## Task description
Give the number of lines in these entries that contain the string "Waudru", with no further comment.

*** Records to process ***

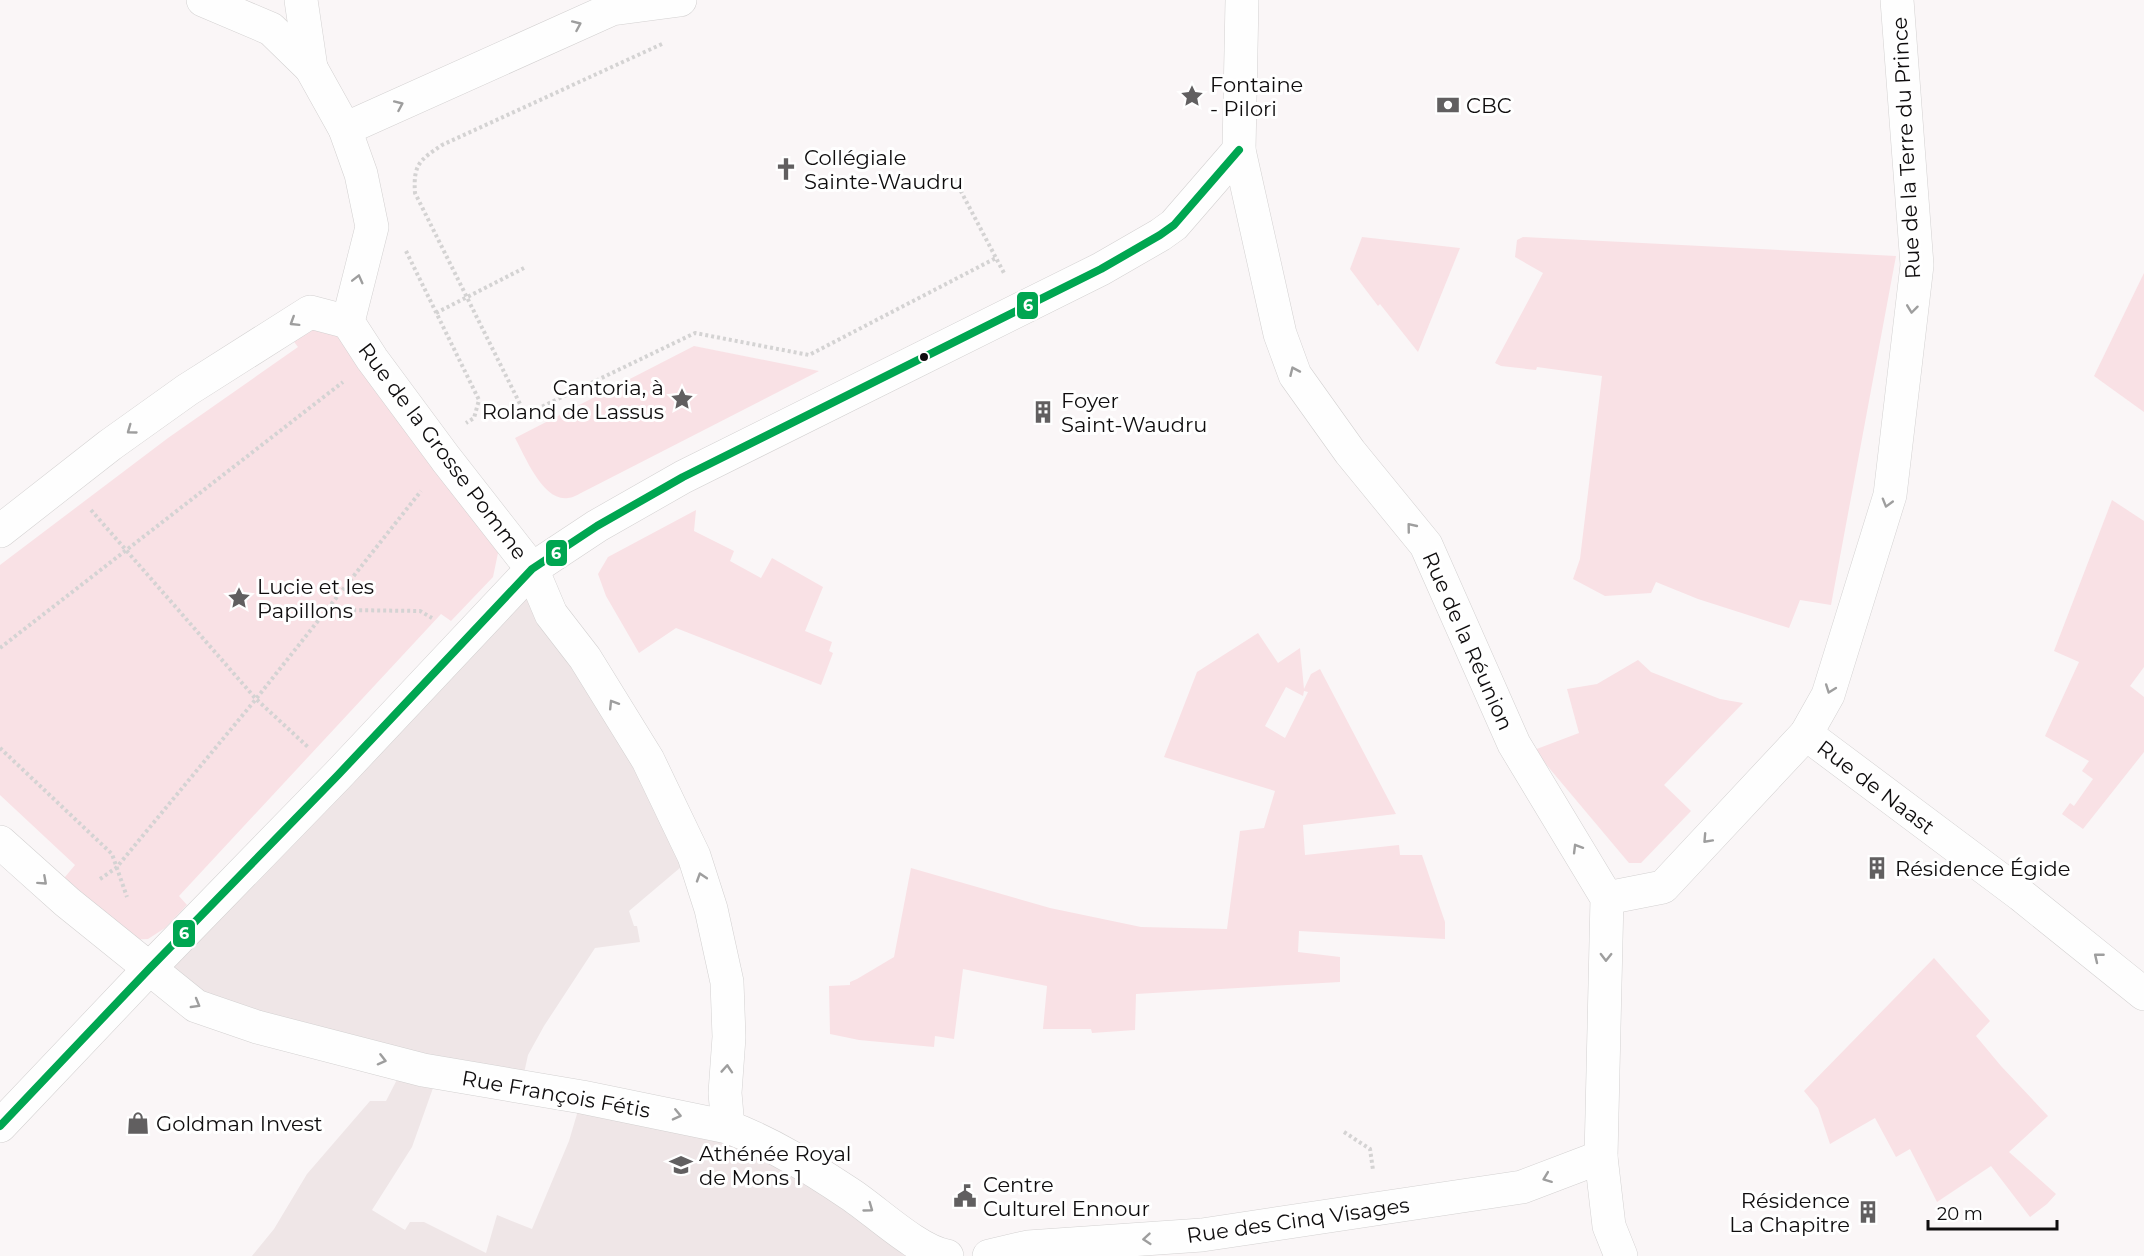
<svg xmlns="http://www.w3.org/2000/svg" width="2144" height="1256" font-family="Montserrat,sans-serif">
<rect width="100%" height="100%" fill="#faf6f7"/>
<polygon fill="#efe6e7" points="532,569 694,856 629,911 634,926 637,926 640,942 595,948 544,1026 528,1055 521,1087 438,1074 412,1147 372,1210 405,1230 410,1222 424,1222 486,1253 497,1215 532,1229 569,1141 582,1097 728,1127 947,1256 252,1256 274,1229 307,1174 370,1101 386,1101 404,1066 257,1027 150,968"/>
<g fill="#f9e1e5" fill-rule="evenodd">
<polygon points="1362,237 1460,248 1418,352 1380,304 1378,306 1350,269"/>
<polygon points="1523,237 1896,256 1831,605 1800,600 1789,628 1698,599 1656,582 1651,593 1605,596 1573,579 1580,559 1602,376 1537,367 1536,370 1501,366 1495,363 1543,273 1515,257 1517,240"/>
<polygon points="2144,273 2144,412 2094,376"/>
<polygon points="302,328 327,330 339,337 492,540 498,553 493,577 451,621 441,614 179,896 187,905 165,928 148,939 126,940 60,883 75,865 0,795 0,565 168,438 298,347 289,335"/>
<path d="M694,346L819,371L581,493C577,495 572,498 568,498C543,502 525,456 515,438Z"/>
<polygon points="2112,500 2144,521 2144,667 2130,686 2144,697 2144,752 2083,829 2062,814 2070,803 2074,806 2093,779 2082,771 2089,761 2045,736 2079,662 2054,651"/>
<polygon points="696,510 694,531 734,551 730,561 761,578 772,558 823,587 805,631 832,642 829,651 833,653 821,685 676,628 639,653 606,596 598,574 608,557"/>
<path d="M1258,633L1278,663L1300,648L1304,689L1311,674L1320,669L1396,814L1303,825L1305,855L1399,845L1400,855H1422L1445,922V939L1299,931L1298,952L1340,957V982L1136,994L1135,1030L1092,1033L1091,1029H1043L1047,986L963,969L954,1039L935,1036L934,1047L859,1040L830,1034L829,986L850,985V982L857,979L894,957L911,868L1050,908L1141,927L1227,929L1240,831L1264,828L1275,791L1164,757L1197,672ZM1286,687L1303,696L1304,691L1308,692L1285,738L1265,726Z"/>
<polygon points="1638,660 1651,672 1720,699 1743,703 1664,785 1691,811 1641,863 1629,863 1534,750 1579,733 1567,689 1597,684"/>
<polygon points="1934,958 1990,1021 1976,1036 2001,1066 2048,1116 2009,1152 2056,1194 2047,1204 2030,1217 1991,1166 1937,1202 1910,1149 1896,1157 1875,1118 1830,1144 1818,1108 1804,1091"/>
</g>
<g fill="none" stroke-linecap="round" stroke-linejoin="round">
<g stroke="#d3d1d1" stroke-width="34">
<g id="minor">
<polyline points="203,0 271,29 311,68 345,129 361,174 372,227 348,322 372,359 446,459 532,569 551,614 585,658 648,760 694,856 711,909 727,982 729,1037 725,1093 728,1127"/>
<polyline points="301,0 311,68"/>
<polyline points="1242,0 1239,150 1280,334 1295,375 1350,452 1426,545 1514,744 1607,898 1601,1157 1609,1226 1621,1256"/>
<polyline points="345,129 612,9 680,0"/>
<polyline points="0,531 110,445 187,390 310,312 348,322"/>
<polyline points="1806,734 2021,895 2144,994"/>
<path d="M0,842L67,902L196,1006L257,1027L423,1070L582,1097L728,1127C771,1143 811,1168 850,1194C876,1211 917,1251 947,1256"/>
<polyline points="1607,898 1663,887 1806,734 1828,695 1890,495 1917,265 1897,0"/>
<polyline points="0,1126 150,968 338,775 532,569 597,526 683,477 1101,269 1160,235 1174,225 1239,150"/>
<polyline points="989,1256 1028,1247 1202,1235 1522,1187 1601,1157"/>
</g>
</g>
<g stroke="#d4d3d3" stroke-width="4" stroke-dasharray="3 3" stroke-linecap="butt">
<path d="M662,44L442,145C420,160 413,164 415,193L523,410H535L695,333L809,355L996,258L1004,273"/>
<polyline points="955,180 996,258"/>
<polyline points="406,251 479,400 474,418 466,423"/>
<polyline points="436,313 524,268"/>
<polyline points="91,510 256,699 309,748"/>
<polyline points="330,605 345,610 420,611 432,618"/>
<polyline points="0,648 343,382"/>
<polyline points="0,748 112,854 127,897"/>
<polyline points="100,879 116,868 256,699 421,491"/>
<polyline points="1344,1132 1370,1149 1373,1170"/>
</g>
<use href="#minor" stroke="#fefefe" stroke-width="33"/>
<g stroke="#fff" stroke-width="12">
<polyline id="bus-1" points="0,1126 150,968 338,775 532,569 597,526 683,477 1101,269 1160,235 1174,225 1239,150"/>
</g>
<use href="#bus-1" stroke="#00a651" stroke-width="8"/>
</g>
<defs><path id="oneway-chevron" d="M-2-3.5L2.5 0L-2 3.5" fill="none" stroke-width="1.6" stroke-linecap="round" stroke-linejoin="round" transform="scale(1.5)"/></defs>
<g stroke="#9e9e9e">
<use href="#oneway-chevron" transform="translate(577 25) rotate(-24)"/>
<use href="#oneway-chevron" transform="translate(399 105) rotate(-24)"/>
<use href="#oneway-chevron" transform="translate(358 279) rotate(-76)"/>
<use href="#oneway-chevron" transform="translate(1912 309) rotate(97)"/>
<use href="#oneway-chevron" transform="translate(294 322) rotate(148)"/>
<use href="#oneway-chevron" transform="translate(1294 371) rotate(-114)"/>
<use href="#oneway-chevron" transform="translate(131 430) rotate(144)"/>
<use href="#oneway-chevron" transform="translate(1887 503) rotate(106)"/>
<use href="#oneway-chevron" transform="translate(1411 527) rotate(-129)"/>
<use href="#oneway-chevron" transform="translate(1830 689) rotate(110)"/>
<use href="#oneway-chevron" transform="translate(613 704) rotate(-122)"/>
<use href="#oneway-chevron" transform="translate(1707 839) rotate(133)"/>
<use href="#oneway-chevron" transform="translate(1577 848) rotate(-121)"/>
<use href="#oneway-chevron" transform="translate(701 877) rotate(-108)"/>
<use href="#oneway-chevron" transform="translate(43 881) rotate(42)"/>
<use href="#oneway-chevron" transform="translate(1606 957) rotate(91)"/>
<use href="#oneway-chevron" transform="translate(2098 957) rotate(-141)"/>
<use href="#oneway-chevron" transform="translate(196 1004) rotate(30)"/>
<use href="#oneway-chevron" transform="translate(382 1060) rotate(14)"/>
<use href="#oneway-chevron" transform="translate(727 1069) rotate(-86)"/>
<use href="#oneway-chevron" transform="translate(677 1115) rotate(13)"/>
<use href="#oneway-chevron" transform="translate(1547 1178) rotate(159)"/>
<use href="#oneway-chevron" transform="translate(869 1208) rotate(36)"/>
<use href="#oneway-chevron" transform="translate(1147 1239) rotate(175)"/>
</g>
<defs>
<g id="sight-bare" transform="scale(1.8)"><path d="M0-6L1.8-2.2L6-1.7L2.9 1.2L3.7 5.4L0 3.3L-3.7 5.4L-2.9 1.2L-6-1.7L-1.8-2.2Z" fill="#615f60" stroke="#fff" stroke-width="2.5" paint-order="stroke"/></g>
<g id="bank-bare" transform="scale(1.8)"><path d="M-6-4H6V4H-6ZM0-2.3a2.3 2.3 0 1 0 0 4.6a2.3 2.3 0 1 0 0-4.6Z" fill="#615f60" stroke="#fff" stroke-width="2.5" paint-order="stroke"/></g>
<g id="church-bare" transform="scale(1.8)"><path d="M-1.2-6h2.4v3.5h3.3v2.4h-3.3V6h-2.4V-.1h-3.3v-2.4h3.3Z" fill="#615f60" stroke="#fff" stroke-width="2.5" paint-order="stroke"/></g>
<g id="building-bare" transform="scale(1.8)"><path d="M-4-6H4V6H1V3H-1V6H-4ZM-2.5-4.3h1.7v1.8h-1.7ZM.8-4.3h1.7v1.8H.8ZM-2.5-1h1.7V.8h-1.7ZM.8-1h1.7V.8H.8Z" fill="#615f60" stroke="#fff" stroke-width="2.5" paint-order="stroke"/></g>
<g id="shop-bare" transform="scale(1.8)"><path d="M-5-2.5h2.3a2.7 3.5 0 0 1 5.4 0H5L5.5 6h-11ZM-1.5-2.5h3a1.5 2.3 0 0 0-3 0Z" fill="#615f60" stroke="#fff" stroke-width="2.5" paint-order="stroke"/></g>
<g id="school-bare" transform="scale(1.8)"><path d="M0-5L7-2L0 1L-7-2ZM-4 1L0 2.5L4 1V4Q0 6-4 4Z" fill="#615f60" stroke="#fff" stroke-width="2.5" paint-order="stroke"/></g>
<g id="civic-bare" transform="scale(1.8)"><path d="M-.6-6.5H3V-4.5H.6V-3L4-1V1h2V6H-6V1h2V-1L-.6-3ZM-1.2 2.5V6h2.4V2.5Z" fill="#615f60" stroke="#fff" stroke-width="2.5" paint-order="stroke"/></g>
</defs>
<g fill-rule="evenodd">
<use href="#sight-bare" x="1192" y="96"/>
<use href="#bank-bare" x="1448" y="105"/>
<use href="#church-bare" x="786" y="169"/>
<use href="#sight-bare" x="682" y="399"/>
<use href="#building-bare" x="1043" y="412"/>
<use href="#sight-bare" x="239" y="598"/>
<use href="#building-bare" x="1877" y="868"/>
<use href="#shop-bare" x="138" y="1123"/>
<use href="#school-bare" x="681" y="1165"/>
<use href="#civic-bare" x="965" y="1196"/>
<use href="#building-bare" x="1868" y="1212"/>
</g>
<circle fill="#0f0d0e" stroke="#fff" stroke-width="2" cx="924" cy="357" r="5"/>
<g text-anchor="middle" dominant-baseline="central" stroke-width="6" stroke-linejoin="round" paint-order="stroke">
<g font-size="21" fill="#0f0d0e" stroke="#fff" text-anchor="start">
<text x="1210" y="84">Fontaine<tspan x="1210" dy="24">- Pilori</tspan></text>
<text x="1466" y="105">CBC</text>
<text x="804" y="157">Collégiale<tspan x="804" dy="24">Sainte-Waudru</tspan></text>
<text x="664" y="387" text-anchor="end">Cantoria, à<tspan x="664" dy="24">Roland de Lassus</tspan></text>
<text x="1061" y="400">Foyer<tspan x="1061" dy="24">Saint-Waudru</tspan></text>
<text x="257" y="586">Lucie et les<tspan x="257" dy="24">Papillons</tspan></text>
<text x="1895" y="868">Résidence Égide</text>
<text x="156" y="1123">Goldman Invest</text>
<text x="699" y="1153">Athénée Royal<tspan x="699" dy="24">de Mons 1</tspan></text>
<text x="983" y="1184">Centre<tspan x="983" dy="24">Culturel Ennour</tspan></text>
<text x="1850" y="1200" text-anchor="end">Résidence<tspan x="1850" dy="24">La Chapitre</tspan></text>
</g>
<g font-size="21" fill="#0f0d0e" stroke="#fff">
<text transform="translate(1906 148) rotate(-93)">Rue de la Terre du Prince</text>
<text transform="translate(443 451) rotate(53)">Rue de la Grosse Pomme</text>
<text transform="translate(1468 641) rotate(66)">Rue de la Réunion</text>
<text transform="translate(1876 787) rotate(37)">Rue de Naast</text>
<text transform="translate(556 1094) rotate(10)">Rue François Fétis</text>
<text transform="translate(1298 1220) rotate(-8)">Rue des Cinq Visages</text>
</g>
</g>
<g stroke="#fff" stroke-width="2">
<rect x="1016" y="291" width="23" height="29" rx="6" fill="#00a651"/>
<rect x="545" y="539" width="23" height="28" rx="6" fill="#00a651"/>
<rect x="172" y="919" width="24" height="29" rx="6" fill="#00a651"/>
</g>
<g font-size="16" text-anchor="middle" font-weight="bold" fill="#fff">
<text x="1028" y="311">6</text>
<text x="556" y="559">6</text>
<text x="184" y="939">6</text>
</g>
<path d="M1928 1220v9h129v-9" fill="none" stroke="#0f0d0e" stroke-width="3"/>
<text x="1937" y="1220" font-size="18" fill="#0f0d0e" stroke="#ffffff" stroke-width="4.5" paint-order="stroke">20 m</text>
</svg>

*** End of Records to process ***

## Solution to this exercise
2